Burgess Rawson has long held its regular Portfolio Auctions in the Opera House in rooms overlooking Sydney Harbour. These have always been open to interested onlookers and bidders either to attend in person or view and participate via video link to a live broadcast. Now that Burgess Rawson Portfolio Auctions are confined to this remote process, buyer appetite and interest has only spiralled upward, according to the agency. “Our audience has come with us - there’s been no lack of appetite and we’re getting the same if not better results,” Mr Lovison said.

Aside from not being able to physically attend the other major difference with a virtual auction is a slightly lengthier pre-administration process.

CBRE’s Mr Heaton explains “legally we need people to register to phone bid and bid online - give us a copy of their driver’s licence and fill in a form. That is done a week prior and on the day of the auction the auctioneer checks all those bidding authorities.” Bidders either click to bid or give instructions to their agents over the phone.

For Burgess Rawson, pre-auction administration required for remote bidding has streamlined processes even more so than before. The boutique agency requires online bidders to produce identification and also pay a pre-deposit before each auction.

“We had altogether over 400 bidders registered between our Sydney and Melbourne auctions this month,” said Burgess Rawson National Director Darren Beehag. “Buyers have embraced the process. There’s no resistance to them having to register to be at the auction.

“Going forward even when covid eases and we’re back to more normal conditions we’ll still have this registration process – it’s here to stay now.”

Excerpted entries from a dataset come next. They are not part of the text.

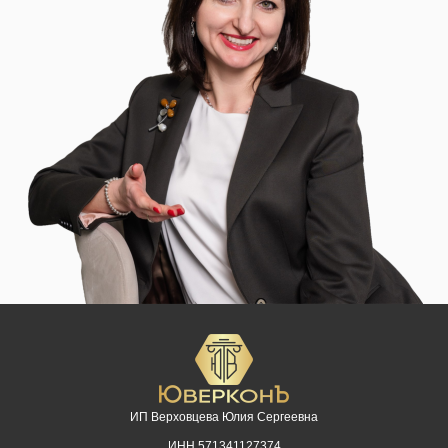
ИП Верховцева Юлия Сергеевна
ИНН 571341127374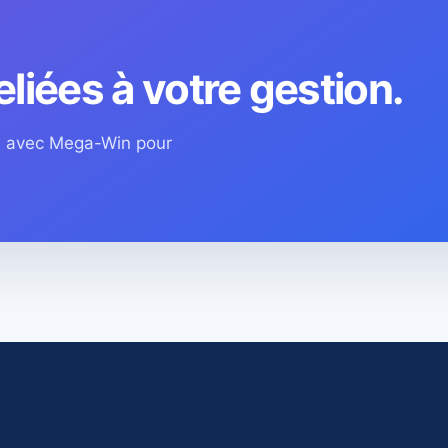
eliées à votre gestion.
os avec Mega-Win pour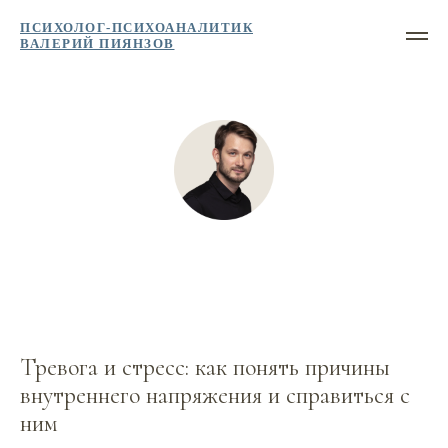
ПСИХОЛОГ-ПСИХОАНАЛИТИК
ВАЛЕРИЙ ПИЯНЗОВ
Тревога и стресс: как понять причины
внутреннего напряжения и справиться с
ним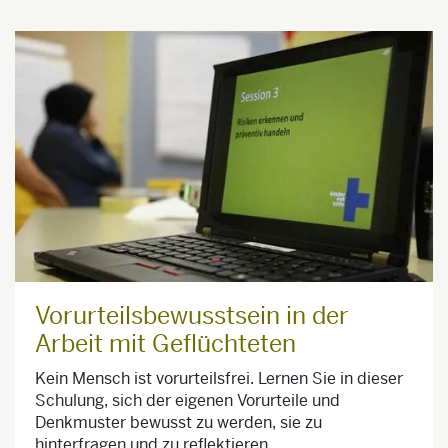
Vorurteilsbewusstsein in der
Arbeit mit Geflüchteten
Kein Mensch ist vorurteilsfrei. Lernen Sie in dieser
Schulung, sich der eigenen Vorurteile und
Denkmuster bewusst zu werden, sie zu
hinterfragen und zu reflektieren.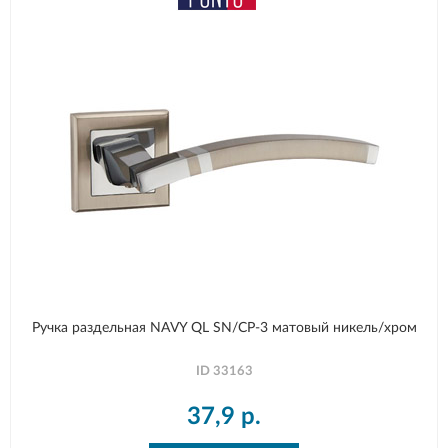
Ручка раздельная NAVY QL SN/CP-3 матовый никель/хром
ID
33163
37,9
р.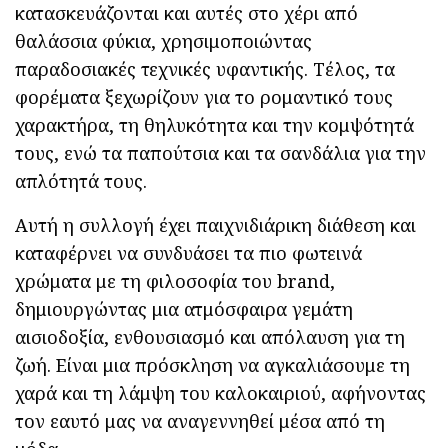
κατασκευάζονται και αυτές στο χέρι από
θαλάσσια φύκια, χρησιμοποιώντας
παραδοσιακές τεχνικές υφαντικής. Τέλος, τα
φορέματα ξεχωρίζουν για το ρομαντικό τους
χαρακτήρα, τη θηλυκότητα και την κομψότητά
τους, ενώ τα παπούτσια και τα σανδάλια για την
απλότητά τους.
Αυτή η συλλογή έχει παιχνιδιάρικη διάθεση και
καταφέρνει να συνδυάσει τα πιο φωτεινά
χρώματα με τη φιλοσοφία του brand,
δημιουργώντας μια ατμόσφαιρα γεμάτη
αισιοδοξία, ενθουσιασμό και απόλαυση για τη
ζωή. Είναι μια πρόσκληση να αγκαλιάσουμε τη
χαρά και τη λάμψη του καλοκαιριού, αφήνοντας
τον εαυτό μας να αναγεννηθεί μέσα από τη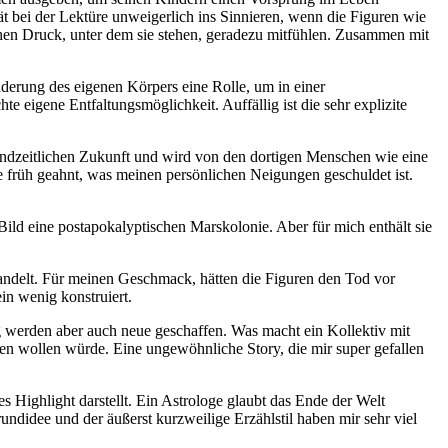
t bei der Lektüre unweigerlich ins Sinnieren, wenn die Figuren wie
chen Druck, unter dem sie stehen, geradezu mitfühlen. Zusammen mit
nderung des eigenen Körpers eine Rolle, um in einer
te eigene Entfaltungsmöglichkeit. Auffällig ist die sehr explizite
r endzeitlichen Zukunft und wird von den dortigen Menschen wie eine
nte früh geahnt, was meinen persönlichen Neigungen geschuldet ist.
 Bild eine postapokalyptischen Marskolonie. Aber für mich enthält sie
andelt. Für meinen Geschmack, hätten die Figuren den Tod vor
in wenig konstruiert.
ig werden aber auch neue geschaffen. Was macht ein Kollektiv mit
hen wollen würde. Eine ungewöhnliche Story, die mir super gefallen
s Highlight darstellt. Ein Astrologe glaubt das Ende der Welt
ndidee und der äußerst kurzweilige Erzählstil haben mir sehr viel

The agency is also drawing more attention worldwide. “We’re able to trace now who’s watching our auctions,” Mr Beehag said. “We’re seeing people from South Africa America India and China all these places tuning into our auctions which is something we wouldn’t have thought of several years ago.”

Keeping it simple

The simplicity of bidding online is fuelling rising participation said CBRE’s Mr Heaton. “The ease of logging on and bidding online when you’re geographically challenged is what makes it so attractive,” Mr Heaton said. “We have a lot of bidders with 9 to 5 jobs – lawyers, doctors, accountants – and it’s difficult to take that hour off to commute to the auction and back whereas now you log on for 3 minutes between appointments during your day job.”

For this reason Mr Heaton like many others is adamant the live online auction is “here to stay”. Online has upped inspections too.

“We do video auctions, Zoom appraisals and video inspections and per campaign our average amount of inspections has risen by about 25 per cent,” he said. “It is also easier for us to qualify who the real buyers are as we use FaceTime mostly and if they’re interested most book a physical inspection.  

“The time to do a transaction for both a buyer and vendor I think has halved. It’s really exciting times. We have 32 properties on the market at the moment and usually we have 25.”